### Work to be completed
For the entries below, copy exactly the line that contains "Blogula Rasa" through the line that contains "Improve Your Job", both ends included, and exclude all pictures.

### Stored data
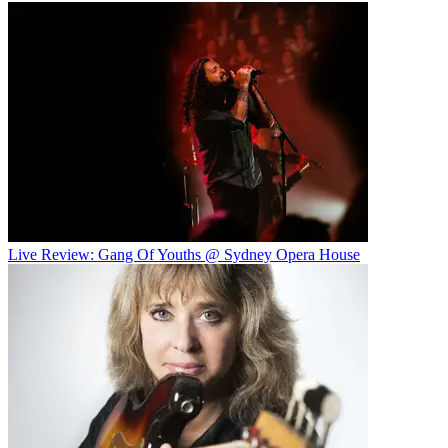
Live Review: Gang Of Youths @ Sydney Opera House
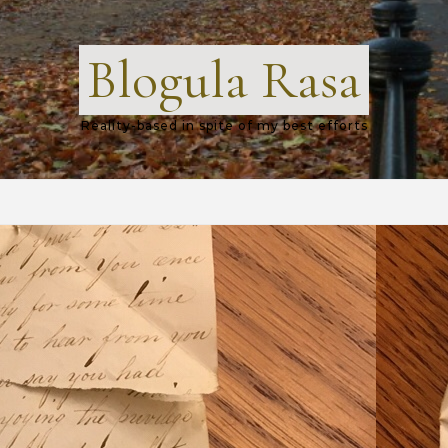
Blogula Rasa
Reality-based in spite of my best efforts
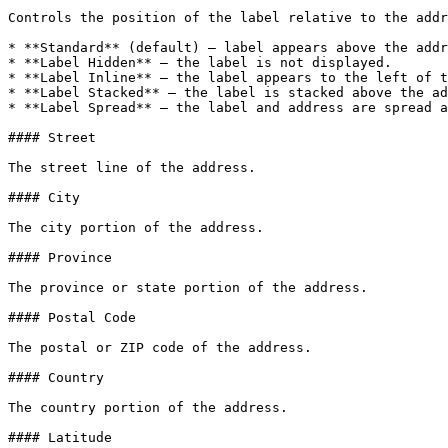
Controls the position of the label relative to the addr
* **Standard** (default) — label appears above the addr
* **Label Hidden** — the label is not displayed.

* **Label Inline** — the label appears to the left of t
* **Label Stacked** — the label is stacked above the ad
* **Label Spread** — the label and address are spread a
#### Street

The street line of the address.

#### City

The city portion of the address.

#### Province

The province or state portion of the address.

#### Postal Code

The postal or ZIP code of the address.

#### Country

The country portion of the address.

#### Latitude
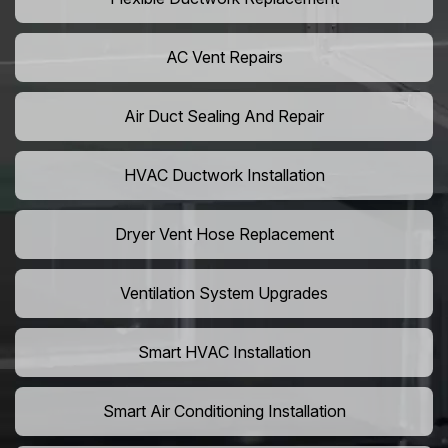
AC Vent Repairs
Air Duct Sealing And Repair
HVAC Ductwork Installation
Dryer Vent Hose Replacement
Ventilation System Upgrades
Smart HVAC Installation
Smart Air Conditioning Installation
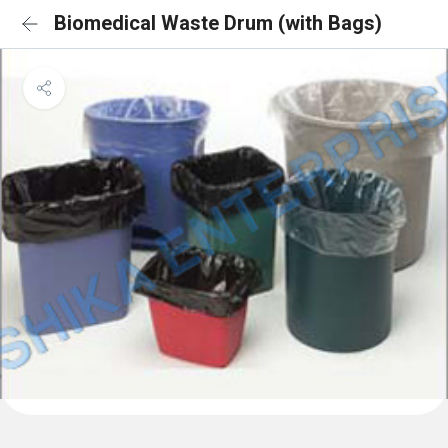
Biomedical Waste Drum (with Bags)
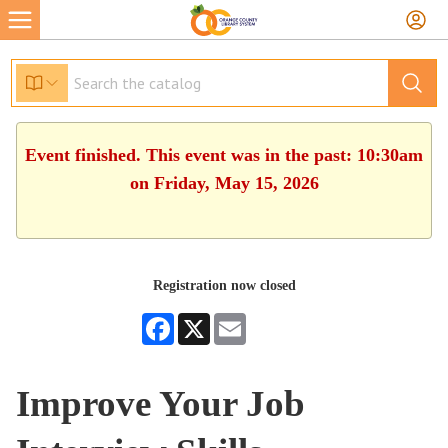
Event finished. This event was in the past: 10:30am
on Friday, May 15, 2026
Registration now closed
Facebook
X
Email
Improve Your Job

==

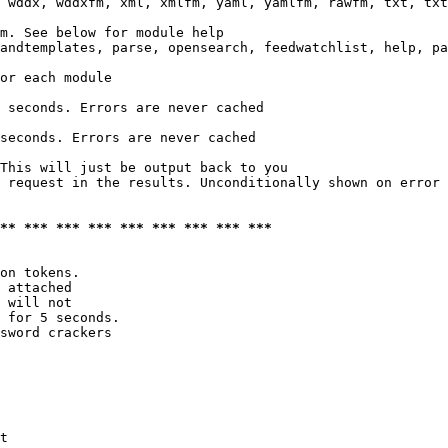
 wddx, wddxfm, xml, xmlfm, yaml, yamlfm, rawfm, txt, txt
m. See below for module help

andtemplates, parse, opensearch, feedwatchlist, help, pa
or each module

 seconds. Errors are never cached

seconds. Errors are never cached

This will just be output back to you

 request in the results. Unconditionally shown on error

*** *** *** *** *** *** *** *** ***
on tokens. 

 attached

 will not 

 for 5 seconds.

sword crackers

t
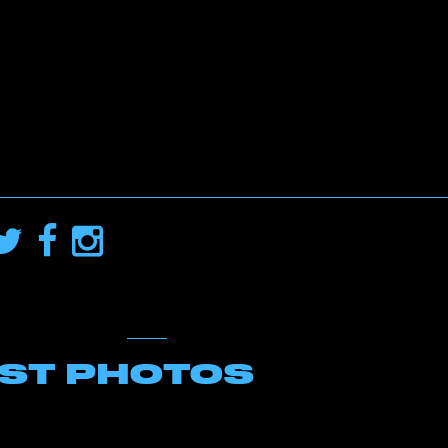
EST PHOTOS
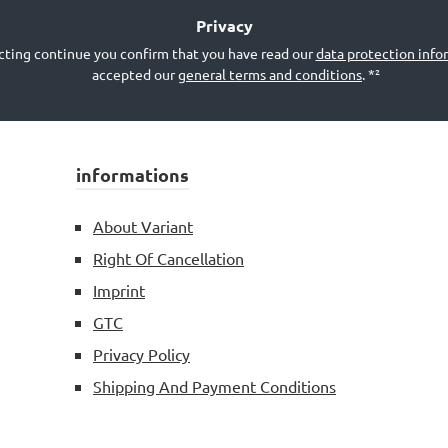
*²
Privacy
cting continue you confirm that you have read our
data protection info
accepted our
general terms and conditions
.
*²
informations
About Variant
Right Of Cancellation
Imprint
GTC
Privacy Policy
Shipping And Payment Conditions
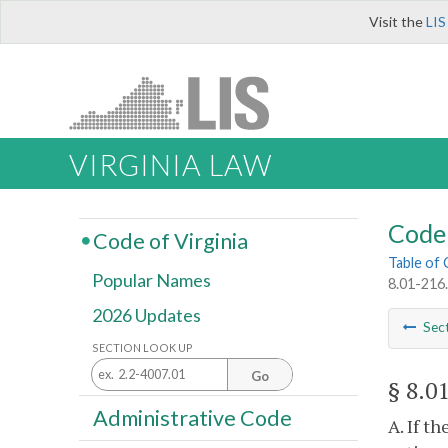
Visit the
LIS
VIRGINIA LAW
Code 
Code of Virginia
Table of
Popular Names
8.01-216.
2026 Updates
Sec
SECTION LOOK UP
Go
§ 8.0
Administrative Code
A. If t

### Response box
Blogula Rasa
Reality-based in spite of my best efforts
Controls the position of the label relative to the addr
* **Standard** (default) — label appears above the addr
* **Label Hidden** — the label is not displayed.

* **Label Inline** — the label appears to the left of t
* **Label Stacked** — the label is stacked above the ad
* **Label Spread** — the label and address are spread a
#### Street

The street line of the address.

#### City

The city portion of the address.

#### Province

The province or state portion of the address.

#### Postal Code

The postal or ZIP code of the address.

#### Country

The country portion of the address.

#### Latitude
AC Vent Repairs
Air Duct Sealing And Repair
HVAC Ductwork Installation
Dryer Vent Hose Replacement
Ventilation System Upgrades
Smart HVAC Installation
Smart Air Conditioning Installation
Biomedical Waste Drum (with Bags)
Event finished. This event was in the past: 10:30am
on Friday, May 15, 2026
Registration now closed
Facebook
X
Email
Improve Your Job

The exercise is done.